*EXERCISE OBJECTIVE*
Print each line of the material again, keeping everything exact.

*EXTRACTED MATERIAL*
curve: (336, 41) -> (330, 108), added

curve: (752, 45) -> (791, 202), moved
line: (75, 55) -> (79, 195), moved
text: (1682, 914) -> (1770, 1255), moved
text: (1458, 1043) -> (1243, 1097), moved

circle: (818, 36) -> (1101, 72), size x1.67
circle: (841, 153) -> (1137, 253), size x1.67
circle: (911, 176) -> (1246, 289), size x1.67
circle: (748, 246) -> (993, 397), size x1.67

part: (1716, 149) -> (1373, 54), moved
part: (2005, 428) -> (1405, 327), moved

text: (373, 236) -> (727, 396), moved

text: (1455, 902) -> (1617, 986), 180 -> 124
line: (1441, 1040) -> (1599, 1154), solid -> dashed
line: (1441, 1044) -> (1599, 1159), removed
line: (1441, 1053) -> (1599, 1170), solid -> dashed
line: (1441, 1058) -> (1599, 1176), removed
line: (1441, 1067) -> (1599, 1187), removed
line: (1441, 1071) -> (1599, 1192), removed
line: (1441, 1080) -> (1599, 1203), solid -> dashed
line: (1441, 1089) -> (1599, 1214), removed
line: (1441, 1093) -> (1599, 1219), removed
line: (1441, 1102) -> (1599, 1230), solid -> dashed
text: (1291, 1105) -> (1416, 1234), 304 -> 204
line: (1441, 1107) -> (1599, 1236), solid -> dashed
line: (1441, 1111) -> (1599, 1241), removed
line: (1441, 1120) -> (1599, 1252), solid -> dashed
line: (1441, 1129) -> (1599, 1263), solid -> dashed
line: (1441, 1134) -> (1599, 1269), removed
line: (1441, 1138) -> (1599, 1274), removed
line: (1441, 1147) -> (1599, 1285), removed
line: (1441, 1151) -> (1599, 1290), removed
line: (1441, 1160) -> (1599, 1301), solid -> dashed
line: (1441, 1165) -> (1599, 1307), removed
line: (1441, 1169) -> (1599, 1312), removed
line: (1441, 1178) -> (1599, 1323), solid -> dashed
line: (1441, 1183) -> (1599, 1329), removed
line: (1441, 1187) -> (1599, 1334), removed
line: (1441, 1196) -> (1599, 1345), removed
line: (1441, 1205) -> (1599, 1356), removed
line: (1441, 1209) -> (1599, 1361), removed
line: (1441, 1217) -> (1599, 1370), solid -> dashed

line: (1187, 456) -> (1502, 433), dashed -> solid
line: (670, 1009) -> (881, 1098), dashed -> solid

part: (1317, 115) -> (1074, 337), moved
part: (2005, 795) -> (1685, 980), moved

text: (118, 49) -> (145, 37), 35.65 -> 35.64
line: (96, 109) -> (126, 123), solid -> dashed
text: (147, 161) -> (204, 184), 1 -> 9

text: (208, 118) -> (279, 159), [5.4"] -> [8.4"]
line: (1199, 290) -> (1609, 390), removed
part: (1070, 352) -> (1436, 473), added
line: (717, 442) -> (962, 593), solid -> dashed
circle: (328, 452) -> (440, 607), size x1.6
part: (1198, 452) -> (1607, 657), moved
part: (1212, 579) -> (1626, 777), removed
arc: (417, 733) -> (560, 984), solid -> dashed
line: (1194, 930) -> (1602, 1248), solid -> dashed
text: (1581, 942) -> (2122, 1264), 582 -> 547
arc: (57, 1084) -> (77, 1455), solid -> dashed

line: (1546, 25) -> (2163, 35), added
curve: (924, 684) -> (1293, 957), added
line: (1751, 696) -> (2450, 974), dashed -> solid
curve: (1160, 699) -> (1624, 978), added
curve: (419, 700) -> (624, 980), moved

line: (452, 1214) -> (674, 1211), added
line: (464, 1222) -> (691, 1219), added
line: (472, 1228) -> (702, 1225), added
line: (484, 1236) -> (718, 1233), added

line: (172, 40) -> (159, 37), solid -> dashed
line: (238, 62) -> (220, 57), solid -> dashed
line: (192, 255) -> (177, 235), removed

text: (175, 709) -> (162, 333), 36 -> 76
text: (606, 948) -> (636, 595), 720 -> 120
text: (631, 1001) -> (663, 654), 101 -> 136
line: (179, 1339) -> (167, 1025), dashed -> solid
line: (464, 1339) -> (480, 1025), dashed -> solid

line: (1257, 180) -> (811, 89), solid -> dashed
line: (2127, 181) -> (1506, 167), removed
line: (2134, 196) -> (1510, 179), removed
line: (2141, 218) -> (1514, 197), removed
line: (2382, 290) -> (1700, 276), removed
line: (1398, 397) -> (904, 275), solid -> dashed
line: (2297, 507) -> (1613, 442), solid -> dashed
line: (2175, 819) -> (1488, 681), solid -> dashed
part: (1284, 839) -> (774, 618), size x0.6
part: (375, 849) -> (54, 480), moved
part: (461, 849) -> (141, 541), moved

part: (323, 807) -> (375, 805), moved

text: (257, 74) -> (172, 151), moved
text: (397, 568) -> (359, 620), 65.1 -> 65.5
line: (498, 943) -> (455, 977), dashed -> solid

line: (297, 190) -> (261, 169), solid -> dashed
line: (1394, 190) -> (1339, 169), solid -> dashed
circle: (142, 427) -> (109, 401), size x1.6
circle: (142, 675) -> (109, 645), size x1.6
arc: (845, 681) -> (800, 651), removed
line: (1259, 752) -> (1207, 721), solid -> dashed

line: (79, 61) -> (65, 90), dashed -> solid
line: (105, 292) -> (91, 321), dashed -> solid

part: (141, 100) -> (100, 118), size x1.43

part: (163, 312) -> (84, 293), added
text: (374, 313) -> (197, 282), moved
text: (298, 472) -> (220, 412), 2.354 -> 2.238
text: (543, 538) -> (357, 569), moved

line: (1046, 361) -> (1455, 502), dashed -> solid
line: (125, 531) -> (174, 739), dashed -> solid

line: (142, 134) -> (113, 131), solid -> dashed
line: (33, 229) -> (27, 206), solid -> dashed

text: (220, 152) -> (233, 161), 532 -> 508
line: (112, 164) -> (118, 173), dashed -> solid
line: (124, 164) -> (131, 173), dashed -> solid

*WRITTEN SOLUTION*
curve: (336, 41) -> (330, 108), added

curve: (752, 45) -> (791, 202), moved
line: (75, 55) -> (79, 195), moved
text: (1682, 914) -> (1770, 1255), moved
text: (1458, 1043) -> (1243, 1097), moved

circle: (818, 36) -> (1101, 72), size x1.67
circle: (841, 153) -> (1137, 253), size x1.67
circle: (911, 176) -> (1246, 289), size x1.67
circle: (748, 246) -> (993, 397), size x1.67

part: (1716, 149) -> (1373, 54), moved
part: (2005, 428) -> (1405, 327), moved

text: (373, 236) -> (727, 396), moved

text: (1455, 902) -> (1617, 986), 180 -> 124
line: (1441, 1040) -> (1599, 1154), solid -> dashed
line: (1441, 1044) -> (1599, 1159), removed
line: (1441, 1053) -> (1599, 1170), solid -> dashed
line: (1441, 1058) -> (1599, 1176), removed
line: (1441, 1067) -> (1599, 1187), removed
line: (1441, 1071) -> (1599, 1192), removed
line: (1441, 1080) -> (1599, 1203), solid -> dashed
line: (1441, 1089) -> (1599, 1214), removed
line: (1441, 1093) -> (1599, 1219), removed
line: (1441, 1102) -> (1599, 1230), solid -> dashed
text: (1291, 1105) -> (1416, 1234), 304 -> 204
line: (1441, 1107) -> (1599, 1236), solid -> dashed
line: (1441, 1111) -> (1599, 1241), removed
line: (1441, 1120) -> (1599, 1252), solid -> dashed
line: (1441, 1129) -> (1599, 1263), solid -> dashed
line: (1441, 1134) -> (1599, 1269), removed
line: (1441, 1138) -> (1599, 1274), removed
line: (1441, 1147) -> (1599, 1285), removed
line: (1441, 1151) -> (1599, 1290), removed
line: (1441, 1160) -> (1599, 1301), solid -> dashed
line: (1441, 1165) -> (1599, 1307), removed
line: (1441, 1169) -> (1599, 1312), removed
line: (1441, 1178) -> (1599, 1323), solid -> dashed
line: (1441, 1183) -> (1599, 1329), removed
line: (1441, 1187) -> (1599, 1334), removed
line: (1441, 1196) -> (1599, 1345), removed
line: (1441, 1205) -> (1599, 1356), removed
line: (1441, 1209) -> (1599, 1361), removed
line: (1441, 1217) -> (1599, 1370), solid -> dashed

line: (1187, 456) -> (1502, 433), dashed -> solid
line: (670, 1009) -> (881, 1098), dashed -> solid

part: (1317, 115) -> (1074, 337), moved
part: (2005, 795) -> (1685, 980), moved

text: (118, 49) -> (145, 37), 35.65 -> 35.64
line: (96, 109) -> (126, 123), solid -> dashed
text: (147, 161) -> (204, 184), 1 -> 9

text: (208, 118) -> (279, 159), [5.4"] -> [8.4"]
line: (1199, 290) -> (1609, 390), removed
part: (1070, 352) -> (1436, 473), added
line: (717, 442) -> (962, 593), solid -> dashed
circle: (328, 452) -> (440, 607), size x1.6
part: (1198, 452) -> (1607, 657), moved
part: (1212, 579) -> (1626, 777), removed
arc: (417, 733) -> (560, 984), solid -> dashed
line: (1194, 930) -> (1602, 1248), solid -> dashed
text: (1581, 942) -> (2122, 1264), 582 -> 547
arc: (57, 1084) -> (77, 1455), solid -> dashed

line: (1546, 25) -> (2163, 35), added
curve: (924, 684) -> (1293, 957), added
line: (1751, 696) -> (2450, 974), dashed -> solid
curve: (1160, 699) -> (1624, 978), added
curve: (419, 700) -> (624, 980), moved

line: (452, 1214) -> (674, 1211), added
line: (464, 1222) -> (691, 1219), added
line: (472, 1228) -> (702, 1225), added
line: (484, 1236) -> (718, 1233), added

line: (172, 40) -> (159, 37), solid -> dashed
line: (238, 62) -> (220, 57), solid -> dashed
line: (192, 255) -> (177, 235), removed

text: (175, 709) -> (162, 333), 36 -> 76
text: (606, 948) -> (636, 595), 720 -> 120
text: (631, 1001) -> (663, 654), 101 -> 136
line: (179, 1339) -> (167, 1025), dashed -> solid
line: (464, 1339) -> (480, 1025), dashed -> solid

line: (1257, 180) -> (811, 89), solid -> dashed
line: (2127, 181) -> (1506, 167), removed
line: (2134, 196) -> (1510, 179), removed
line: (2141, 218) -> (1514, 197), removed
line: (2382, 290) -> (1700, 276), removed
line: (1398, 397) -> (904, 275), solid -> dashed
line: (2297, 507) -> (1613, 442), solid -> dashed
line: (2175, 819) -> (1488, 681), solid -> dashed
part: (1284, 839) -> (774, 618), size x0.6
part: (375, 849) -> (54, 480), moved
part: (461, 849) -> (141, 541), moved

part: (323, 807) -> (375, 805), moved

text: (257, 74) -> (172, 151), moved
text: (397, 568) -> (359, 620), 65.1 -> 65.5
line: (498, 943) -> (455, 977), dashed -> solid

line: (297, 190) -> (261, 169), solid -> dashed
line: (1394, 190) -> (1339, 169), solid -> dashed
circle: (142, 427) -> (109, 401), size x1.6
circle: (142, 675) -> (109, 645), size x1.6
arc: (845, 681) -> (800, 651), removed
line: (1259, 752) -> (1207, 721), solid -> dashed

line: (79, 61) -> (65, 90), dashed -> solid
line: (105, 292) -> (91, 321), dashed -> solid

part: (141, 100) -> (100, 118), size x1.43

part: (163, 312) -> (84, 293), added
text: (374, 313) -> (197, 282), moved
text: (298, 472) -> (220, 412), 2.354 -> 2.238
text: (543, 538) -> (357, 569), moved

line: (1046, 361) -> (1455, 502), dashed -> solid
line: (125, 531) -> (174, 739), dashed -> solid

line: (142, 134) -> (113, 131), solid -> dashed
line: (33, 229) -> (27, 206), solid -> dashed

text: (220, 152) -> (233, 161), 532 -> 508
line: (112, 164) -> (118, 173), dashed -> solid
line: (124, 164) -> (131, 173), dashed -> solid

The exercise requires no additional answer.